Ann Boland

View Original

"Transit" by Rachel Cusk (Farrar, Straus and Giroux, 2016)

How do you categorize a novel in which the protagonist mostly listens and observes the actions of others, not judgmentally, almost like a psychiatrist who has no control except her ability to stay or leave?

Transit episodically tells the tales of people who surround Faye, the protagonist, a writer.  The book opens with a spam email from an astrologer informing her that an important transit of the planets will save her from the feeling insignificant.

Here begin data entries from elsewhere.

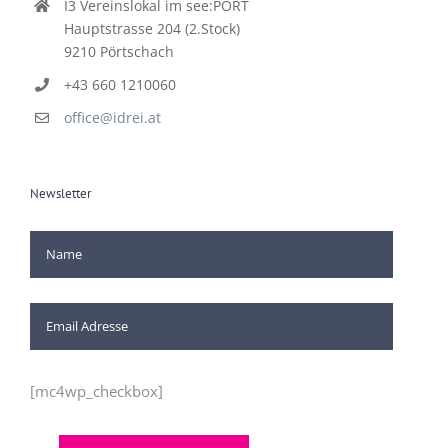
I3 Vereinslokal im see:PORT
Hauptstrasse 204 (2.Stock)
9210 Pörtschach
+43 660 1210060
office@idrei.at
Newsletter
[mc4wp_checkbox]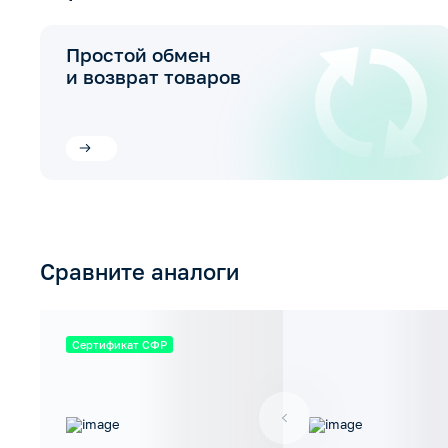
Простой обмен
и возврат товаров
Сравните аналоги
Сертификат СФР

 "What the planets offer, she said, is nothing less than the chance to regain faith in the grandeur of the human: how much more dignity and honour, how much kindness and responsibility and respect, would we bring to our dealings with one another if we believed that each and every one of us had a cosmic importance?"

Faye purchases the chart, then proceeds to act insignificantly throughout the book.  Her encounters with her realtor, who helps her purchase a flat in London, her remodeler, her abusive neighbors below, her former lover, her fellow writers, her children, her cousin—all of whom seem to have some cosmic importance, reveal Faye’s Zelig-like ability to avoid confrontation, much less make an impression.  Her role is to allow them to reveal their stories, one chapter apiece.  

Transit is short and crisply written.  I enjoyed it and recommend it.